I have a small collection of vintage dog clothing, and I recently returned to it to see if I could learn more about the makers and the circumstances that inspired them to offer these novelties for American dog owners. I’m especially fond of several pairs of dog booties, so let’s take a closer look at these.
I have spent a lot of time trying to figure out the material of these little boots. They aren’t made of a woven material, so I finally came to the conclusion that they are cut from some kind of early plastic sheet, or a sheet impregnated with a plastic, that has become hard and brittle over time. The bottoms are made of a different plastic that is shiny, black and imprinted with an “alligator scale” design. It too has become stiff and brittle. Even in their original condition, they probably didn’t conform completely to the dog’s foot, and they had to be laced on, which must have been inconvenient. This pair didn’t see much, if any, use. There is no documentation that they were made elsewhere, so I’m assuming that they were made in this country for U.S. Specialties Co., which distributed a wide array of pet supplies in the 1940s and 1950s.

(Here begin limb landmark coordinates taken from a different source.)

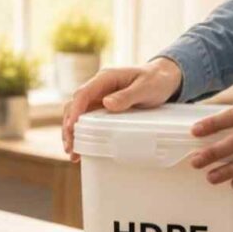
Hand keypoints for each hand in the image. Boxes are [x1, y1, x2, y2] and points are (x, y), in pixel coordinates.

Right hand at [62, 58, 182, 159]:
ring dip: (72, 132)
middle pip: (75, 105)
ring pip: (78, 114)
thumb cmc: (156, 80)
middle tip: (70, 148)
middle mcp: (98, 87)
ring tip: (73, 153)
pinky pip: (88, 119)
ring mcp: (99, 97)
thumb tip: (107, 103)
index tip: (71, 127)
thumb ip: (127, 95)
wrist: (163, 79)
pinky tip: (81, 147)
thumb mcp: (145, 87)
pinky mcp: (103, 107)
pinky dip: (81, 132)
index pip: (83, 93)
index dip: (75, 111)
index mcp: (106, 78)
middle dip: (69, 126)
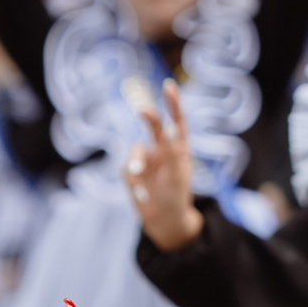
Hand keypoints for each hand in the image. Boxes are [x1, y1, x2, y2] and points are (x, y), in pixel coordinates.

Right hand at [125, 80, 204, 251]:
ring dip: (136, 165)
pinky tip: (143, 197)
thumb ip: (173, 151)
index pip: (178, 121)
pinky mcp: (131, 173)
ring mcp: (146, 160)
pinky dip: (135, 184)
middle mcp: (162, 151)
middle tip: (143, 110)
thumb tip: (172, 126)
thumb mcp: (177, 175)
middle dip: (149, 117)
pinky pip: (128, 171)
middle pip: (154, 126)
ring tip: (140, 181)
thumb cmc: (176, 196)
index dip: (173, 103)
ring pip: (135, 152)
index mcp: (179, 149)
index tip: (168, 86)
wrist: (162, 220)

So I looked around to see if I could find some kind of pattern or patent for these odd little boots, and I found a very similar design. David Richman of New York, New York, received the patent in 1936 for a “dog boot or galosh” that was supposed to be made of an unspecified “flexible waterproof sheet material.” Richman wrote, “It is thus possible to protect the animals from adverse weather conditions and to keep their feet clean so that they do not soil articles of furniture in the home when entering from the street.” Richman’s design has a single snap fastener at the top.
Although David Richman’s dog booties look stiff and uncomfortable in the drawing, I have seen pictures of old leather booties used to protect the feet of sled dogs (sorry that I do not have a good one for this), and there are quite a few similarities in the design — except that the sled dog boots, because they are leather, with rawhide laces, seem to have been soft, conforming to the paw. Richman’s justification for his patent design is interesting because it is very much directed to house dogs. And the box for these booties suggests that the dogs who wore them were riding in cars and living indoors. Further, in the 1940s, city dogs’ feet were exposed to a new material for making sidewalks and roads less slippery — rock salt. According to the National Geographic, Detroit was the first city to supply rock salt to its roads, in 1940.
The pair of dog boots below represent a couple of breakthroughs in the protection of little dog feet. Many pairs of these, made by Hollywood Dog Togs, survive “out there” on sites like eBay. This suggests that they were popular, but that some owners found them too troublesome to use.
Hollywood Dog Togs, Inc., was incorporated in California in 1958 and existed until 1983. It had been in operation by 1944, founded by Anne Ardmore and her husband Albert. Mrs. Ardmore designed and sewed dog clothing. There is another interesting story here about the new enthusiasm for “fashionable” clothing for small pet dogs, and I will share it a separate post about the company Hollywood Dog Togs.
The boots are still soft and pliable, although the elastic straps have lost much of their stretch. They were sized — mine are extra-small — and the box side below includes a nice picture of a happy pooch strapped into his boots.
I was even able to locate some information about the material of these boots. On 5 January 1958, the Miami Daily News-Record of Miami, Oklahoma, published a column called “Tire Talk from B.F. Goodrich” that discussed them specifically.
This unusual new product protects dog’s paws….The smart-looking boots slip on easily and comfort is insured by an adjustable ankle strap fastener….Marketed by Anne Ardmore’s Hollywood Dog Togs of Sherman Oaks, Calif., the boots are molded from geon vinyl resins supplied by B.F. Goodrich Chemical Co.”
So both these little pairs of boots were part of the plastics revolution, although only the vinyl resin in the Hollywood Dog Togs boots has held up over time.
As people use more and more salt on their sidewalks and streets, dogs need foot protection more than ever. Does your dog wear winter boots?
This is a fascinating post, Kasey. I bought booties for my dog Scout for the first time this winter. The musher’s wax that I use was no match for this year’s ice and snow. Her booties look like old fashioned monkey socks. 🐒
Correction: I meant to say no match for this year’s ice and salt.